**TAREFA**
Imprima sem nenhuma alteração o trecho do texto abaixo, sobre a audiência da Comissão da Verdade, de "A Cobrasma foi" até "e a Lanoflex.".

**DOCUMENTO DE ORIGEM**
######

Agência Brasil
Elaine Patricia Cruz – Repórter da Agência BrasilEdição: Aécio Amado
A atuação e colaboração de várias empresas na repressão política durante a ditadura militar começou a discutir hoje (27), em audiência pública, na Comissão da Verdade da Assembleia Legislativa de São Paulo. Nesta sexta-feira, a comissão analisou a participação da Volkswagen e da antiga Cobrasma (Companhia Brasileira de Materiais Ferroviários). A atuação de outras empresas será investigada nas próximas audiências.
A Cobrasma foi criada em 1944, em São Paulo, para a produção de equipamentos ferroviários no Brasil. Ela funcionou até maio de 1998, quando encerrou suas atividades fabris, embora ainda exista como empresa.
Durante a audiência pública, antigos trabalhadores da Cobrasma disseram que a empresa colaborou com o regime militar, principalmente durante a repressão à greve de julho de 1968, em Osasco (SP), quando metade dos cerca de 4 mil trabalhadores aderiu à greve. O movimento depois se espalhou para outras fábricas, entre elas, a Braseixos, a Barreto Keller e a Lanoflex.
A greve foi reprimida pela ditadura, com prisões e tortura dos líderes do movimento e de trabalhadores grevistas. O Sindicato dos Metalúrgicos de Osasco e Região (Sindmetal) também sofreu fortes intervenções, segundo a entidade. Em uma delas, pouco tempo depois da greve, 600 pessoas foram presas na Cobrasma e demais fábricas por participação no movimento.

######

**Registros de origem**
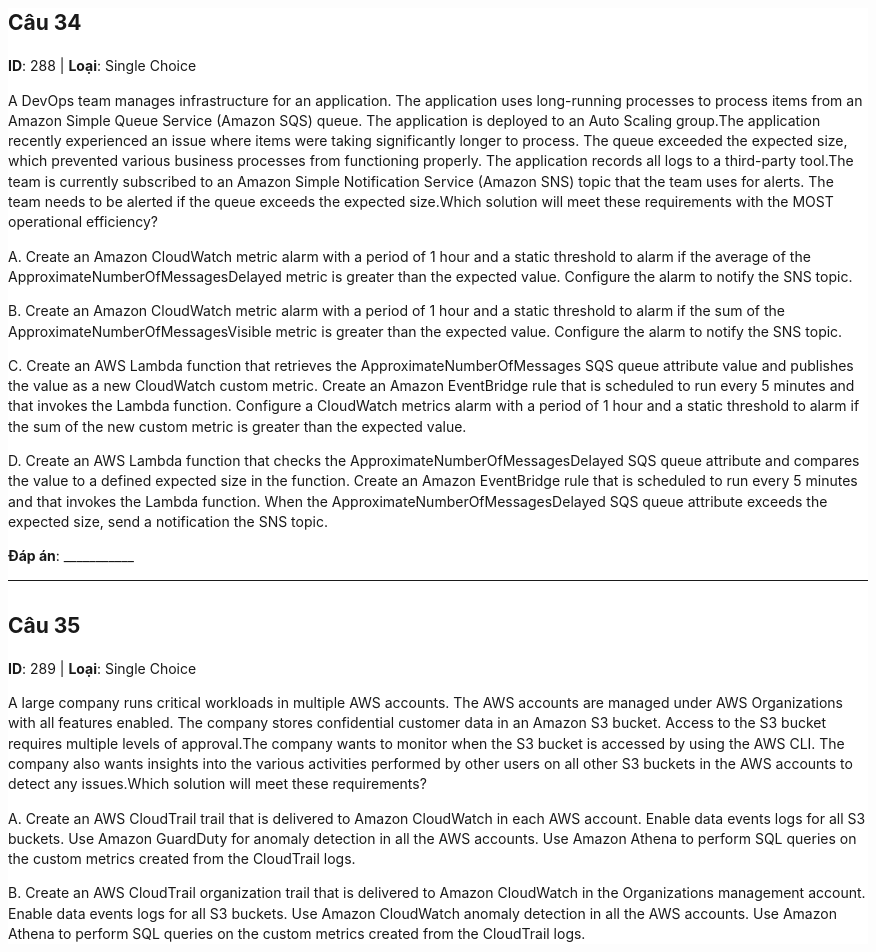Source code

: ## Câu 34

**ID**: 288 | **Loại**: Single Choice

A DevOps team manages infrastructure for an application. The application uses long-running processes to process items from an Amazon Simple Queue Service (Amazon SQS) queue. The application is deployed to an Auto Scaling group.The application recently experienced an issue where items were taking significantly longer to process. The queue exceeded the expected size, which prevented various business processes from functioning properly. The application records all logs to a third-party tool.The team is currently subscribed to an Amazon Simple Notification Service (Amazon SNS) topic that the team uses for alerts. The team needs to be alerted if the queue exceeds the expected size.Which solution will meet these requirements with the MOST operational efficiency?

A. Create an Amazon CloudWatch metric alarm with a period of 1 hour and a static threshold to alarm if the average of the ApproximateNumberOfMessagesDelayed metric is greater than the expected value. Configure the alarm to notify the SNS topic.

B. Create an Amazon CloudWatch metric alarm with a period of 1 hour and a static threshold to alarm if the sum of the ApproximateNumberOfMessagesVisible metric is greater than the expected value. Configure the alarm to notify the SNS topic.

C. Create an AWS Lambda function that retrieves the ApproximateNumberOfMessages SQS queue attribute value and publishes the value as a new CloudWatch custom metric. Create an Amazon EventBridge rule that is scheduled to run every 5 minutes and that invokes the Lambda function. Configure a CloudWatch metrics alarm with a period of 1 hour and a static threshold to alarm if the sum of the new custom metric is greater than the expected value.

D. Create an AWS Lambda function that checks the ApproximateNumberOfMessagesDelayed SQS queue attribute and compares the value to a defined expected size in the function. Create an Amazon EventBridge rule that is scheduled to run every 5 minutes and that invokes the Lambda function. When the ApproximateNumberOfMessagesDelayed SQS queue attribute exceeds the expected size, send a notification the SNS topic.

**Đáp án**: ___________

---

## Câu 35

**ID**: 289 | **Loại**: Single Choice

A large company runs critical workloads in multiple AWS accounts. The AWS accounts are managed under AWS Organizations with all features enabled. The company stores confidential customer data in an Amazon S3 bucket. Access to the S3 bucket requires multiple levels of approval.The company wants to monitor when the S3 bucket is accessed by using the AWS CLI. The company also wants insights into the various activities performed by other users on all other S3 buckets in the AWS accounts to detect any issues.Which solution will meet these requirements?

A. Create an AWS CloudTrail trail that is delivered to Amazon CloudWatch in each AWS account. Enable data events logs for all S3 buckets. Use Amazon GuardDuty for anomaly detection in all the AWS accounts. Use Amazon Athena to perform SQL queries on the custom metrics created from the CloudTrail logs.

B. Create an AWS CloudTrail organization trail that is delivered to Amazon CloudWatch in the Organizations management account. Enable data events logs for all S3 buckets. Use Amazon CloudWatch anomaly detection in all the AWS accounts. Use Amazon Athena to perform SQL queries on the custom metrics created from the CloudTrail logs.
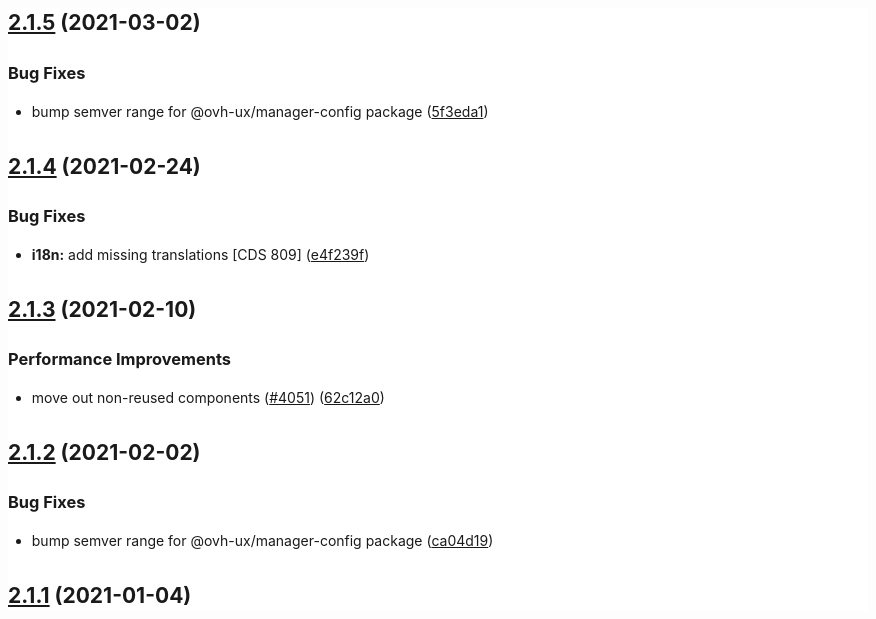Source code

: 

## [2.1.5](https://github.com/ovh/manager/compare/@ovh-ux/manager-nasha@2.1.4...@ovh-ux/manager-nasha@2.1.5) (2021-03-02)


### Bug Fixes

* bump semver range for @ovh-ux/manager-config package ([5f3eda1](https://github.com/ovh/manager/commit/5f3eda16abd4df3b46cdde241c827a1d1d6dc80c))



## [2.1.4](https://github.com/ovh/manager/compare/@ovh-ux/manager-nasha@2.1.3...@ovh-ux/manager-nasha@2.1.4) (2021-02-24)


### Bug Fixes

* **i18n:** add missing translations [CDS 809] ([e4f239f](https://github.com/ovh/manager/commit/e4f239f8cb2016510eacba73e43ac3f561acebbf))



## [2.1.3](https://github.com/ovh/manager/compare/@ovh-ux/manager-nasha@2.1.2...@ovh-ux/manager-nasha@2.1.3) (2021-02-10)


### Performance Improvements

* move out non-reused components ([#4051](https://github.com/ovh/manager/issues/4051)) ([62c12a0](https://github.com/ovh/manager/commit/62c12a025ba5ff4d3ff2bf39f00c5d9a3168e001))



## [2.1.2](https://github.com/ovh/manager/compare/@ovh-ux/manager-nasha@2.1.1...@ovh-ux/manager-nasha@2.1.2) (2021-02-02)


### Bug Fixes

* bump semver range for @ovh-ux/manager-config package ([ca04d19](https://github.com/ovh/manager/commit/ca04d19b7a038544f1b5e3b211d0a1c3b70a0d5b))



## [2.1.1](https://github.com/ovh/manager/compare/@ovh-ux/manager-nasha@2.1.0...@ovh-ux/manager-nasha@2.1.1) (2021-01-04)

######

**RESPOSTA À TAREFA**
A Cobrasma foi criada em 1944, em São Paulo, para a produção de equipamentos ferroviários no Brasil. Ela funcionou até maio de 1998, quando encerrou suas atividades fabris, embora ainda exista como empresa.
Durante a audiência pública, antigos trabalhadores da Cobrasma disseram que a empresa colaborou com o regime militar, principalmente durante a repressão à greve de julho de 1968, em Osasco (SP), quando metade dos cerca de 4 mil trabalhadores aderiu à greve. O movimento depois se espalhou para outras fábricas, entre elas, a Braseixos, a Barreto Keller e a Lanoflex.